[Source data — start]

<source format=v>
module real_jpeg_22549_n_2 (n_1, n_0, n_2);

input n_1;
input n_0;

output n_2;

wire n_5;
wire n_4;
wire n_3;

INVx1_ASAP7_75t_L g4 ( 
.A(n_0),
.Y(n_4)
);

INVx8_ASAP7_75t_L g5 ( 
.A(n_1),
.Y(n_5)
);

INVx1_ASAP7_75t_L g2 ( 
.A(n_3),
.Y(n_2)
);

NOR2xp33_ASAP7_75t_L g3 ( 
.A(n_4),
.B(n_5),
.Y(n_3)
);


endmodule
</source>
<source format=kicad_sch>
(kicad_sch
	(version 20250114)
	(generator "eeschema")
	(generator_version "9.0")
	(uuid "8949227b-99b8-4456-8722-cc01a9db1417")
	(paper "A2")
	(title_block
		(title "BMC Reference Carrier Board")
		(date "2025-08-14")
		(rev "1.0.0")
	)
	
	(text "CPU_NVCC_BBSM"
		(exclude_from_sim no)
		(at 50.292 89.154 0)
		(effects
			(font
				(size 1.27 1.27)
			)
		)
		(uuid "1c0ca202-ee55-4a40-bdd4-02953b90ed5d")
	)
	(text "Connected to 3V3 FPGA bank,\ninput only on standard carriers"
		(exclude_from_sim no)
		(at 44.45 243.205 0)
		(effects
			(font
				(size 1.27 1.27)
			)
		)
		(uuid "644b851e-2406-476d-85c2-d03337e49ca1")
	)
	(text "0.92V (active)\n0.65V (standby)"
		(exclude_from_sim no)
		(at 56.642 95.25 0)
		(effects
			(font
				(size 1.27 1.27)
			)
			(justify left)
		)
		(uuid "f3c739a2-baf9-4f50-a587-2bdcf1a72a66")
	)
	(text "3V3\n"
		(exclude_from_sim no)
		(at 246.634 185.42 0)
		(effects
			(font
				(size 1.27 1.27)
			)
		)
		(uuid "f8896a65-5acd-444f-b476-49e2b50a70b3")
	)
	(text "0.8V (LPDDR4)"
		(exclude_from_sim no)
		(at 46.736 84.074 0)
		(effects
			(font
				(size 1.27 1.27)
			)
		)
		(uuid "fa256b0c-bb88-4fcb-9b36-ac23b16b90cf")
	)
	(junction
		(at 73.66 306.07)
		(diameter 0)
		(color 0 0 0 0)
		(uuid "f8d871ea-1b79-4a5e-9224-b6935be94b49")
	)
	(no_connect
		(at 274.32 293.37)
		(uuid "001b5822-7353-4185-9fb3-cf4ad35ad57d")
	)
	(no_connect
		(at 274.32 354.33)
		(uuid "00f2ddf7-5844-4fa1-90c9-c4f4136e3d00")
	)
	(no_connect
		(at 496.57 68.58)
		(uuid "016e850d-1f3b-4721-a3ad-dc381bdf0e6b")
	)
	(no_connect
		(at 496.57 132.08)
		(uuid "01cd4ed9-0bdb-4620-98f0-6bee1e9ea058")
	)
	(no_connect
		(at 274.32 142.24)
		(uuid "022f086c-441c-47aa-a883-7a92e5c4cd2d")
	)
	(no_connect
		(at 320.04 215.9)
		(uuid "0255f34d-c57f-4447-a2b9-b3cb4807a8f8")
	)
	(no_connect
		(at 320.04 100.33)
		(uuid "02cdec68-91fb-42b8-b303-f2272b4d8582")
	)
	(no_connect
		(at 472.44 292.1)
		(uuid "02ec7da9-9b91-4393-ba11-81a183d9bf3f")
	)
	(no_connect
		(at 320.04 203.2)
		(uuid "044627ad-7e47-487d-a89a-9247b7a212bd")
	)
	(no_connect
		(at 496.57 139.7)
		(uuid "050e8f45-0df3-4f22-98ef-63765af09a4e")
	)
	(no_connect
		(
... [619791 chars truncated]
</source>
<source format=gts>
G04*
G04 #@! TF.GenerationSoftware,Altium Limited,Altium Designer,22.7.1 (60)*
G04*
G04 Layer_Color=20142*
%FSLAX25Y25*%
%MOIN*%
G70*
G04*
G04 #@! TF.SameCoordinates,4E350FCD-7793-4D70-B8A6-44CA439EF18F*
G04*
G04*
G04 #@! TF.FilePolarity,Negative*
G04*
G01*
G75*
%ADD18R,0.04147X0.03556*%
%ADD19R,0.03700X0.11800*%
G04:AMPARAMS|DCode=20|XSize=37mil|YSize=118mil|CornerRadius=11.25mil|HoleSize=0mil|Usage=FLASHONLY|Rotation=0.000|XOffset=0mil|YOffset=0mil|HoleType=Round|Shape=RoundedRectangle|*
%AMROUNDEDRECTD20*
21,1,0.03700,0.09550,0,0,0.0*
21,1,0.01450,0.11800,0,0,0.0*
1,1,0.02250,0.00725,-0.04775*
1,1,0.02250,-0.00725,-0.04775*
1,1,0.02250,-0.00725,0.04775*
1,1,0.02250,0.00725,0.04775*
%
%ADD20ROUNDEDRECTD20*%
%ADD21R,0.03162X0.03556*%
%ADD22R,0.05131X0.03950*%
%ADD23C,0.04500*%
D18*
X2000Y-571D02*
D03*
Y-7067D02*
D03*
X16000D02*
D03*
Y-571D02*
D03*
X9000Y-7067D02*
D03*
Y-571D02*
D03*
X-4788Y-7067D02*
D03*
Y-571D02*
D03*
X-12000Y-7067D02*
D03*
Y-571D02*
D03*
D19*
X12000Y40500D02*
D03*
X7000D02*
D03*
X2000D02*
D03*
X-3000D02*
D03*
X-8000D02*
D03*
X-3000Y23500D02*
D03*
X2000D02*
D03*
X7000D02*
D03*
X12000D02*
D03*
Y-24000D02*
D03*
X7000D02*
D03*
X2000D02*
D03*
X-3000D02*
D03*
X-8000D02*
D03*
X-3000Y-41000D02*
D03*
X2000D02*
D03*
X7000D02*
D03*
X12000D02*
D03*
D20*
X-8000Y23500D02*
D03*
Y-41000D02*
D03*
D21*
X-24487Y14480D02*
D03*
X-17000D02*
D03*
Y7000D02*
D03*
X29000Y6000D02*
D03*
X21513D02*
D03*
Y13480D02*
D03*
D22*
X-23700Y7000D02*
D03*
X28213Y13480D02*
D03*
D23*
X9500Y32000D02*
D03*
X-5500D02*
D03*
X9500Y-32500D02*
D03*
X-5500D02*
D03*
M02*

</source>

[Source data — finish]
[Source data — start]

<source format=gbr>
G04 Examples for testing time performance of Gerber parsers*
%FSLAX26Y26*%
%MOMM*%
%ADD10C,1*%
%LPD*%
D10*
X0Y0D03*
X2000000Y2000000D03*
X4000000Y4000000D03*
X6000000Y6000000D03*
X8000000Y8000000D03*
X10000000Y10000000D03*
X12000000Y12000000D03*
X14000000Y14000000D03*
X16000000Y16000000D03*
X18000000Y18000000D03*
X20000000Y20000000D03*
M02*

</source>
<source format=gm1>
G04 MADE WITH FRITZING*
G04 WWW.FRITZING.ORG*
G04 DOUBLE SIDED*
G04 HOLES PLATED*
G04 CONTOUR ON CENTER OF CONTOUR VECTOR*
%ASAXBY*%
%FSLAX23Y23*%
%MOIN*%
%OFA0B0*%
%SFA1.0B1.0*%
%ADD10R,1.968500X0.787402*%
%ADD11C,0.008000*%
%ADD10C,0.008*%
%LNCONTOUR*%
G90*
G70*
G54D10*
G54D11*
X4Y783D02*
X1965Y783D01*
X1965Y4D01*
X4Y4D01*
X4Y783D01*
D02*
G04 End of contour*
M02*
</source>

[Source data — finish]
[Source data — start]

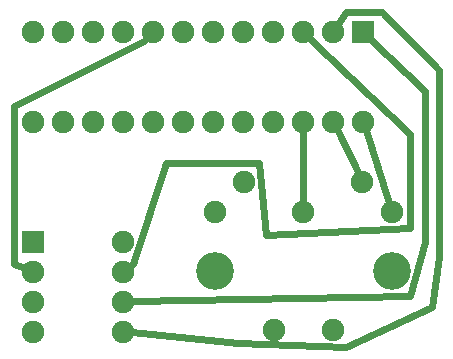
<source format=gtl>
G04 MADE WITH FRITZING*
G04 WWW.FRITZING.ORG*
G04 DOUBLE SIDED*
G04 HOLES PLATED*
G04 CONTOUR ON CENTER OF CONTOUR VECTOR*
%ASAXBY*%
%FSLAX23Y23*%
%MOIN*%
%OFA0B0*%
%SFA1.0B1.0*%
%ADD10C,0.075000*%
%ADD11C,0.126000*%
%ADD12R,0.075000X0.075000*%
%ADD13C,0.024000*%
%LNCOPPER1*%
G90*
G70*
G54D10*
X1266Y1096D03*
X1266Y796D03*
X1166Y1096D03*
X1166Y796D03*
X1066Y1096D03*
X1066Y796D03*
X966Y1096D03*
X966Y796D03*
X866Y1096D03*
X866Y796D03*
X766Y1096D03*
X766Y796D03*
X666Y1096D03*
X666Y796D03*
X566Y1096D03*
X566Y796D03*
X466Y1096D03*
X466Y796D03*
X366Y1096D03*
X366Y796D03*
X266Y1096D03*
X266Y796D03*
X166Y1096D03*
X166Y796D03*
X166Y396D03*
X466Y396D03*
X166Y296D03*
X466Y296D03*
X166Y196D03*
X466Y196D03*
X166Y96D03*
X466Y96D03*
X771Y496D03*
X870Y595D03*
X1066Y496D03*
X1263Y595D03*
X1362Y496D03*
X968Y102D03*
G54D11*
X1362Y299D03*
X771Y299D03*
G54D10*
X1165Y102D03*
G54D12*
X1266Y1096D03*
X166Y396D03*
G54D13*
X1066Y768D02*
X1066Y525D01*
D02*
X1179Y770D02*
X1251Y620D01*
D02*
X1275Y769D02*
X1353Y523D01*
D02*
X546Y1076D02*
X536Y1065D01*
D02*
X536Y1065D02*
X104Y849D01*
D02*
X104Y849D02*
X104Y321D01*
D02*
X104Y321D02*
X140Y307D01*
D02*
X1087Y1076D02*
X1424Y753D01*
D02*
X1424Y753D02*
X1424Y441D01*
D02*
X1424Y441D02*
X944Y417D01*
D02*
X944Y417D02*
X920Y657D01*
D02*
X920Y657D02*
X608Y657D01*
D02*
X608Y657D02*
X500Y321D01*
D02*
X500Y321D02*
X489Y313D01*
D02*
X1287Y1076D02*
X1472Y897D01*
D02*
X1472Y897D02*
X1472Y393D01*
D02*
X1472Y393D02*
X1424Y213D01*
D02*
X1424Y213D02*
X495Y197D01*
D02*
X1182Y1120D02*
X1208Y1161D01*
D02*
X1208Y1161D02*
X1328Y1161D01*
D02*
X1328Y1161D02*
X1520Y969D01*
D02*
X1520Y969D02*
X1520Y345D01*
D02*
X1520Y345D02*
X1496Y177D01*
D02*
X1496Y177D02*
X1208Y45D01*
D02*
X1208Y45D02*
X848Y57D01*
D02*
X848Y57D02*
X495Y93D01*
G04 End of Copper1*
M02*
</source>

[Source data — finish]

Assignment: Every line containing the string "text" is required; copy each such line from the data.

Output below:
	(text "CPU_NVCC_BBSM"
	(text "Connected to 3V3 FPGA bank,\ninput only on standard carriers"
	(text "0.92V (active)\n0.65V (standby)"
	(text "3V3\n"
	(text "0.8V (LPDDR4)"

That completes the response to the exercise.